Само собою, изогнутая дугой единственная улица Гремячьего называлась улицей Сталина. Об этом извещала насквозь проржавевшая, но с яркими киноварными буквами табличка на углу дома. Всё тут заросло травой и мелкими кустами, однако посредине была протоптана довольно широкая тропа. Вообще-то, не удивительно: кто только к Кузнецам не шастает, они, пожалуй, самые популярные в зоне личности. Хотя, опять же, не одни люди тропы торят. Нечисть здешняя тоже не дура в аномалии лезть, больше норовит дорожками цивильно прогуляться. Да и зверью сподручнее перемещаться по надёжным путям.
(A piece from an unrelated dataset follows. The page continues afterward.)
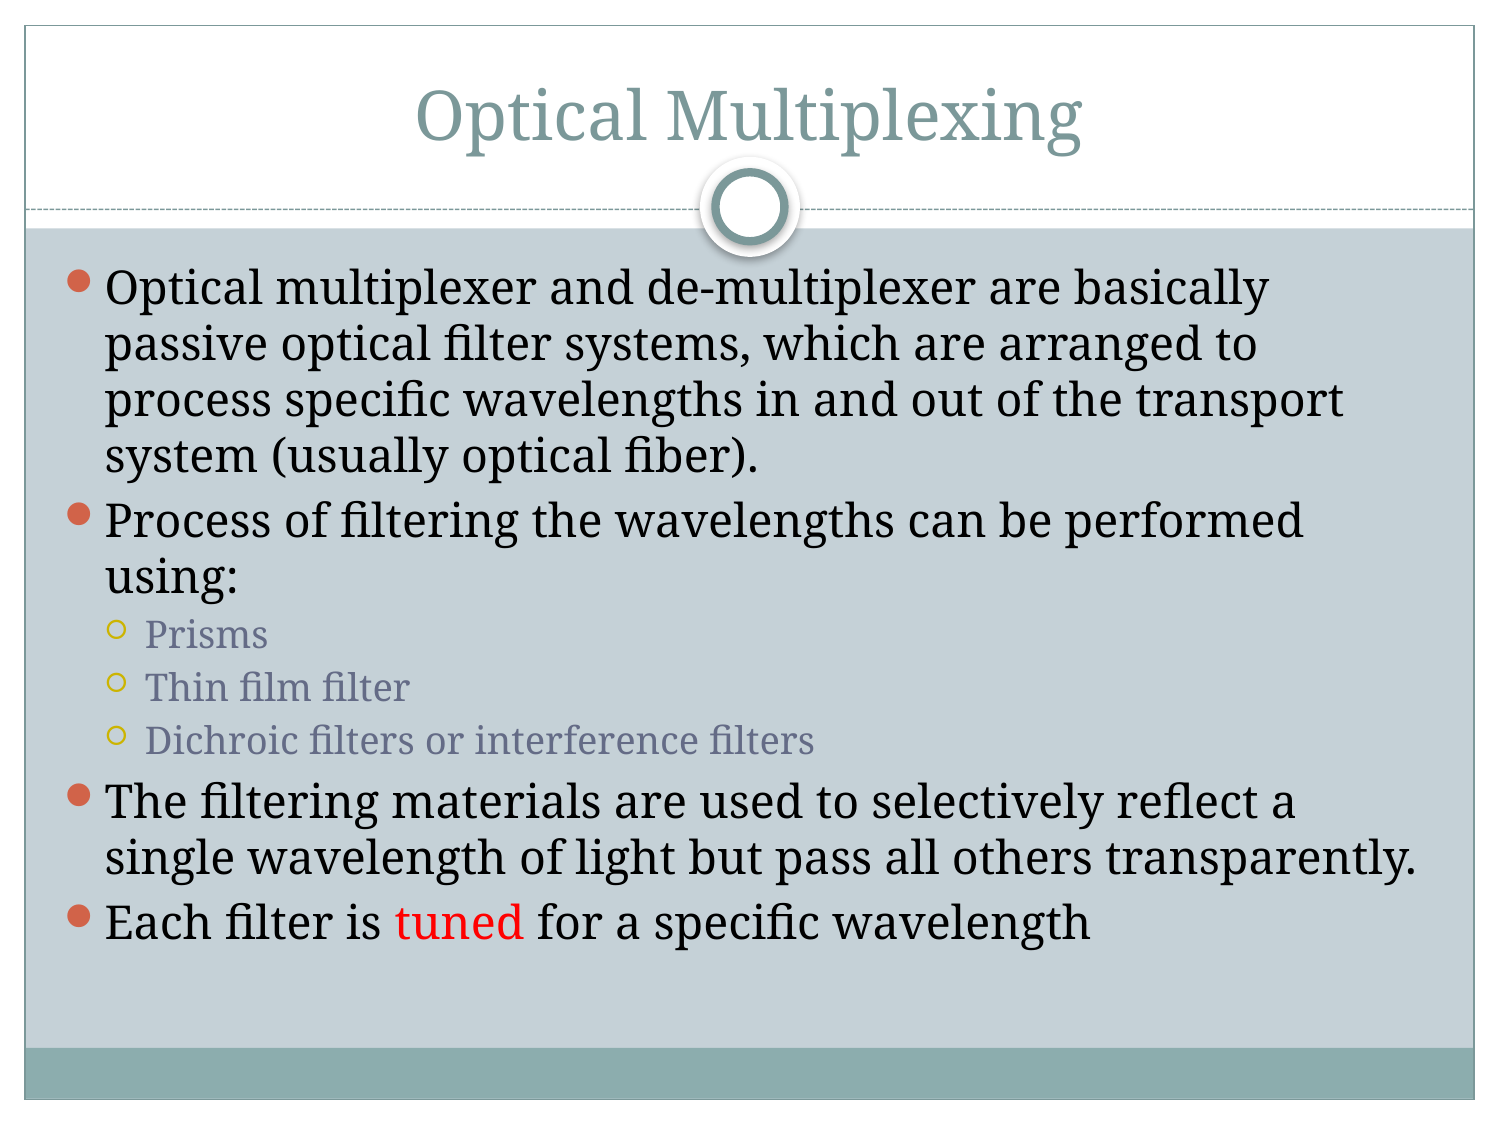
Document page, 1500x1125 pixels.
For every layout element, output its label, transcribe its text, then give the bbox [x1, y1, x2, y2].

До поворота налево мы дошли без приключений, хотя, наверное, стоило войти в любой дом и хлебнули бы этих приключений по самое донельзя. Вон в хате окна зеленоватым светятся – значит, без сомнения, полон подвал ведьминого студня. Тут весь дверной проем затянут прядями жгучего пуха. А здесь вообще что-то непонятное пульсирует на полуразрушенной веранде. Маленькая норная крыска с кусочком чего-то съедобного во рту шмыгнула в трещину фундамента, вслед, не достав опытного зверька, запоздало и вяло фыркнул слабенький электрический разряд.
В прошлый раз мы входили в Гремячье с другой стороны, как раз отсюда, где от улицы товарища Сталина отходит улица Первого Мая. Вот одичавший грушевый сад. А вон и бывшая поликлиника, где засели Кузнецы. Как и о многом в Зоне, о Кузнецах толком мало что известно. Сами они никому не показываются. Словно гномы, зарылись в подвалы гремячьевской больницы и носа никуда не кажут. Окна первого этажа заложены кирпичом, наружу устрашающе торчат острые и ржавые арматурные штыри. Крыльцо загорожено замысловатой баррикадой, надпись суриком на стене сообщает: «Не лезьте! Стучите! Стоят растяжки! Пострадавшим по глупости не помогаем!». Если прислушаться, из недр больницы доносится скрип, шипящие вздохи, позвякивание. Над обомшелой шиферной крышей поднимается струйка чёрного дыма. Трудятся, гномы…
В сотне шагов от поликлиники угрюмо возвышается водонапорная башня под ржавой крышей – единственное место для безопасного ночлега. К ней мы и направились. У входа стоял часовой. Ба! Да это же Епископ! Значит, в башне уже устроился караван из Красного и лучшие места нам не светят. Ну, да ладно, ничего не попишешь, таково право первоприбывших, а мы устроимся в тесноте, да не в обиде, выспимся и на полу.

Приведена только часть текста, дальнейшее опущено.